**** TEXT BLOCK

7 MAY 1915. The luxurious Cunard liner RMS Lusitania was some eleven miles from the Irish coast, moving towards port after a transatlantic crossing marked by apprehension and rumour among the passengers and crew. Lulled by the short time left to the voyage, the passengers basked in the balmy spring weather. After enjoying a sumptuous lunch, some passengers strolled about on the decks admiring the clear sky and the brilliant blue of the northern sea. Children, of which there were an unusually high number on this voyage, played on the decks – those whose parents had booked a first-class passage enjoyed the amenities of a specially appointed playroom.

Among those children was Catherine Mary, the third eldest child of Paul and Gladys Crompton, who had a family of no less than six high-spirited children. Indeed, the Crompton children were so boisterous that the fastidious socialite Theodate Pope, who was assigned a nearby cabin, insisted that her stateroom be changed because of the ‘very noisy family’ next door. Paul Crompton was a successful British businessman, the vice-president of the Surpass Leather Company, who had decided to move his lively brood back to London from their Philadelphia home at the corner of St Martin's and Hartwell Lanes in the affluent suburb of Chestnut Hill. Given the nature of Paul Crompton's business, the family was peripatetic: Catherine was the only child born in London, as three of her siblings were born in Philadelphia, her sister Alberta in South America, and the eldest boy, Stephen, in Vladivostok, Russia. While the Crompton family settled in America in 1904, they still registered their permanent address in 1915 as a house in Kensington. As they had just shut up their house in Chestnut Hill, it seems likely that the family was moving back to London permanently. They had packed all of their papers and photograph albums and had taken them on board.

********

SHORT PROBLEM 1:
In the Lusitania passage, where was Stephen, the eldest Crompton boy, born?

**** DATA FOR THIS TASK

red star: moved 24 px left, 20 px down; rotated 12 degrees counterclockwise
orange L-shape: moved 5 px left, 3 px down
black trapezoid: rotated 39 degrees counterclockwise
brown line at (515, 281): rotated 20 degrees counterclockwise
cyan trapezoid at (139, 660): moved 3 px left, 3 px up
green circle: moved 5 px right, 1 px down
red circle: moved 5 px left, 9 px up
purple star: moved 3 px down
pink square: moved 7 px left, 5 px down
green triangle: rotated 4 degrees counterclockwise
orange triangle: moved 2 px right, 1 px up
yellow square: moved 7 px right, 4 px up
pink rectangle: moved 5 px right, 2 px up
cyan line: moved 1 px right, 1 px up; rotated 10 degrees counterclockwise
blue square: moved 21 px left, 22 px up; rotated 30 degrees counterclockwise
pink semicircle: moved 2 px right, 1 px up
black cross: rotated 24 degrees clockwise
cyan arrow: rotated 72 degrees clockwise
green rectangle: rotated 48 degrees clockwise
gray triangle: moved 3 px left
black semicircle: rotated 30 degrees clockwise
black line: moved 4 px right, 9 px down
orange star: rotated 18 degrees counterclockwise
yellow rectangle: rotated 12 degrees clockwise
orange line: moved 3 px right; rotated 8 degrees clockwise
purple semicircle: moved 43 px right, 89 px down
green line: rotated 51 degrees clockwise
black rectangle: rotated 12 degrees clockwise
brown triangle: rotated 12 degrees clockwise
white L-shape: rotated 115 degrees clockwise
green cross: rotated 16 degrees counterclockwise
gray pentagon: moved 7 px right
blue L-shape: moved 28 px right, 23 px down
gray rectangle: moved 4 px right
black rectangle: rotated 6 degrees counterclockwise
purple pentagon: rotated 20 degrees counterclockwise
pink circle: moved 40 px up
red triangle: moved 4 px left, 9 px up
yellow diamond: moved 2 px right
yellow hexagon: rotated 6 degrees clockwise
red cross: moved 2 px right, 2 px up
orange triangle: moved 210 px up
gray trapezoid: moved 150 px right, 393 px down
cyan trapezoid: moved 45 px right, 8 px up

********

SHORT PROBLEM 2:
Render the records as a numbered list, starting with their first line and going on through the line with "yellow square: moved 7 px right, 4 px up", both included. Omit blank lines.

RIGHT ANSWER 1:
Vladivostok, Russia.

RIGHT ANSWER 2:
1. red star: moved 24 px left, 20 px down; rotated 12 degrees counterclockwise
2. orange L-shape: moved 5 px left, 3 px down
3. black trapezoid: rotated 39 degrees counterclockwise
4. brown line at (515, 281): rotated 20 degrees counterclockwise
5. cyan trapezoid at (139, 660): moved 3 px left, 3 px up
6. green circle: moved 5 px right, 1 px down
7. red circle: moved 5 px left, 9 px up
8. purple star: moved 3 px down
9. pink square: moved 7 px left, 5 px down
10. green triangle: rotated 4 degrees counterclockwise
11. orange triangle: moved 2 px right, 1 px up
12. yellow square: moved 7 px right, 4 px up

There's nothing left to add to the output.